Des dizaines de milliers de personnes se sont rassemblées à nouveau samedi dans les rues de Turquie malgré les appels répétés du Premier ministre Recep Tayyip Erdogan à l’arrêt immédiat de la contestation qui ébranle le pays depuis neuf jours .
Toujours aussi déterminés, des centaines de manifestants ont passé la nuit
à la belle étoile sur la place Taksim d’Istanbul et dans le désormais fameux
parc Gezi, dont la destruction annoncée a déclenché la plus grave crise
politique depuis l’arrivée au pouvoir du gouvernement islamo-conservateur en
Turquie en 2002.
« Il y a une semaine, je n’aurais jamais pu m’imaginer en train de dormir
dans les rues d’Istanbul », a confié à l’AFP Aleyna, une manifestante enveloppée
dans sa couverture. « Maintenant je ne sais plus si je pourrais en partir ».
« Le Premier ministre essaie tous les jours de diviser la population. Il ne
parle que de ses 50% (50% des électeurs ont voté pour son parti en 2011, ndlr)

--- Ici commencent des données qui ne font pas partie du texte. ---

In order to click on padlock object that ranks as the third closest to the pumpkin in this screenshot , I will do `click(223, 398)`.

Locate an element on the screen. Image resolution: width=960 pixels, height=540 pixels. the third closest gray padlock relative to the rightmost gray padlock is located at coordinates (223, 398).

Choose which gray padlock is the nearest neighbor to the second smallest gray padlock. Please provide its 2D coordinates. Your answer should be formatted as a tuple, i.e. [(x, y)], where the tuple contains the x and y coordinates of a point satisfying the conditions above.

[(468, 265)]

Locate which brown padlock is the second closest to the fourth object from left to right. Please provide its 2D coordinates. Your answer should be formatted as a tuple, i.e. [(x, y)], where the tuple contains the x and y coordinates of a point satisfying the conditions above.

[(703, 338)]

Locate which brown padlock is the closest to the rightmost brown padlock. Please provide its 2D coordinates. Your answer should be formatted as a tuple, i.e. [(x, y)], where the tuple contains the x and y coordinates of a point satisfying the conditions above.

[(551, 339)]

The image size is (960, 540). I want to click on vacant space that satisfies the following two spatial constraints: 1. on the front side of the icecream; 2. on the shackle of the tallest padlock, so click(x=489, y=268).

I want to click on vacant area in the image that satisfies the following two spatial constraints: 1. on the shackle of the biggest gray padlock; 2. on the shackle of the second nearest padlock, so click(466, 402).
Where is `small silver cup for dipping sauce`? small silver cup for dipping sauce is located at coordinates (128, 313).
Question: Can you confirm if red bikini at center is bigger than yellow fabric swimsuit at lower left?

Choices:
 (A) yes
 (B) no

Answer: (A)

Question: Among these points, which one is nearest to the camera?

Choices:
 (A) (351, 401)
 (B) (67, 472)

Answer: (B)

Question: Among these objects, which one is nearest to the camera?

et agit contre les autres 50% », a déploré Eroy Dilek, un étudiant en génie
mécanique de 21 ans qui promet que les manifestants « reviendront ici tous les
jours jusqu’à ce qu’il démissionne ».
De nombreux rassemblements antigouvernementaux sont prévus tout le week-end dans les principaux foyers de la contestation, Istanbul, Ankara et Izmir
(ouest).Les protestataires reprochent au Premier ministre, leur principale cible,
son exercice autoritaire du pouvoir et l’accusent de vouloir islamiser la
société turque.
Critiqué dans son pays comme à l’étranger pour la brutalité avec laquelle
la police a réprimé la fronde qui le vise, Erdogan a légèrement adouci
vendredi le discours extrêmement ferme qu’il tient depuis plus d’une semaine
contre les contestataires, souvent qualifiés de « vandales » ou d' »extrémistes ».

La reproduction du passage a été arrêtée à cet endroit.